The execution took place between 3 and 4 o’clock. I need not tell you that it was a sadly solemn scene. To see men in the full tide of a vigorous manhood, sitting manacled on their coffins, hearing the sentence of the Court Martial read which, while it proclaimed their infamy to the assembled army, fixed the mode and hour of their death with the inexorable certainty of fate, to hear the last solemn prayer of the chaplain in their behalf, the order to stand up, have their arms bound behind them, eyes blindfolded, the last messages delivered for
wife and children to the commanding officer, the command to the guard “ready, aim, fire,” they fall on their backs lifeless corpses.

As for those impressed back to their units, loyal Confederates kept a wary eye on them and understood they couldn’t be counted on. The apathy and evasions of reluctant soldiers such as Sim Collins in the 7th Mississippi Battalion were plain for all to see. While they wore the Confederate uniform, they had no intention of dying for the cause and were borderline insubordinate when shooting started. “The men who are caught and forced into the ranks cannot be relied on at all,” Nugent observed. “Behind breastworks they may be induced to exchange shots with the enemy; in the open field they can never be brought to close quarters.”

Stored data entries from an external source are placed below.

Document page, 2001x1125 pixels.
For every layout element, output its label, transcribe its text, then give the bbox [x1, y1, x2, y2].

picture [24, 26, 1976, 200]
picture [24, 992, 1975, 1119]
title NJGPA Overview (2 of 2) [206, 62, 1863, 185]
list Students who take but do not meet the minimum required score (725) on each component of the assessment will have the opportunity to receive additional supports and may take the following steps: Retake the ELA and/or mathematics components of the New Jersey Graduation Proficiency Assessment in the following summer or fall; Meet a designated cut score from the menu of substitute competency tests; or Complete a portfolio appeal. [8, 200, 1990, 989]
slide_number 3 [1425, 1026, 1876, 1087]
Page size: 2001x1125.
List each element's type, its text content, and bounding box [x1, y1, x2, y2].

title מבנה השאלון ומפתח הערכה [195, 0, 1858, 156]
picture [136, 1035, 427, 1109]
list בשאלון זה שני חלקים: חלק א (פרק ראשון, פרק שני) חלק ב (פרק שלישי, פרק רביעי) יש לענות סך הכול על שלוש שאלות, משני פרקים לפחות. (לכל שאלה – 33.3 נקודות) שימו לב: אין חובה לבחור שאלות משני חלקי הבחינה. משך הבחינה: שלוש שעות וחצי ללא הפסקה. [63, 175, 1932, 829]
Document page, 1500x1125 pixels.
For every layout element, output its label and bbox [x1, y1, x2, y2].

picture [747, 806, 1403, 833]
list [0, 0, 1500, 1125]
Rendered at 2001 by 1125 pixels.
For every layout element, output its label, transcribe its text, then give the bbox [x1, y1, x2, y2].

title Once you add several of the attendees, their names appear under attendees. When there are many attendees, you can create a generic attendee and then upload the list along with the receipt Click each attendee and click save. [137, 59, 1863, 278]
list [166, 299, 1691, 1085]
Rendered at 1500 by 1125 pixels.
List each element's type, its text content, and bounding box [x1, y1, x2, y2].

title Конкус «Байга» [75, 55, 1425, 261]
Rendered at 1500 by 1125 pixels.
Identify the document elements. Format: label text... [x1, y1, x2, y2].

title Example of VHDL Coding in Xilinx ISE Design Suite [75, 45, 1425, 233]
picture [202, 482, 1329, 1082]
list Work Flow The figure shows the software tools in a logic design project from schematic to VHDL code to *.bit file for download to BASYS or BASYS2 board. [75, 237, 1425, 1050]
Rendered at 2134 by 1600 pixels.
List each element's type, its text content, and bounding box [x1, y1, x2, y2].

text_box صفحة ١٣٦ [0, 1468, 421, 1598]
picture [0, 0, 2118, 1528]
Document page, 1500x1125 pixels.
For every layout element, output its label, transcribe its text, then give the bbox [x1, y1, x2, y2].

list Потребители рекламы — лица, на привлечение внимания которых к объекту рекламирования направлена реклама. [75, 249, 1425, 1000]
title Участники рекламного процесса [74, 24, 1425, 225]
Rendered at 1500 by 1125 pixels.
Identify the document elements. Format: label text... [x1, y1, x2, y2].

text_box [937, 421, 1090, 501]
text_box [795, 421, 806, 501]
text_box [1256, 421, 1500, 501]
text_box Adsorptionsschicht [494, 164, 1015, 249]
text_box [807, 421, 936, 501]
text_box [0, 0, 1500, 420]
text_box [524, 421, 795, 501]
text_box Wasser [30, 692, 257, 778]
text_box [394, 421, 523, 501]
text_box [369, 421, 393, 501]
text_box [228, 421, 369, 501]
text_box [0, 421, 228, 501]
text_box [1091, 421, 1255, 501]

Nugent, encamped near Marietta, brooded over suspected disloyalty in one of his own soldiers, a lieutenant who seemed to duck battle and was likely preparing to defect to the “swamp, where he can have Yankee coffee and sundry parties to attend.” Nugent’s own devotion to duty was worn as thin as his clothes; he was matted and filthy as a ferret.

“‘Odds fish’ how I would like to be five thousand miles from here now,” he wrote to his wife. “Mud, filth, rain; every imaginable species of vermin crawling all around you; little sleep, hard work & fed like a race horse, constantly annoyed with stray bullets, whizzing shells & pattering grape; dirty clothes and not a change along; little or no time to wash your face and hands and very little soap … no comb for your hair.”

The reluctant soldiers of 7th Mississippi Battalion were under almost continuous fire in June, as Sherman continued his artillery barrages and flanking movements along the ridgeline. On June 14, 1864, Leonidas Polk trudged up a steep hill known as Pine Mountain, near Marietta, for a view of the field. As he stood on the crest and studied the smoking and scored terrain below, a cannon shot whistled. It struck him square in the chest and tore a huge hole in him, “opening a wide door,” according to his son, “through which his spirit escaped.”

Though he was winning the war of attrition, Sherman himself was growing sick of the continual shelling with no definitive victory. On June 27, believing the Confederates close to the breaking point, and in a fit of impatience, he assaulted Kennesaw Mountain. In the center of the rebel defenses was a brigade commanded by Robert Lowry. The daylong charges up steep slopes in broiling temperatures left Lowry and his men soaked in their own sweat, blood, and retching saliva. The Yankees were finally repelled with three thousand casualties, Lowry’s line turning back two charges. Sherman accepted the defeat with a verbal shrug.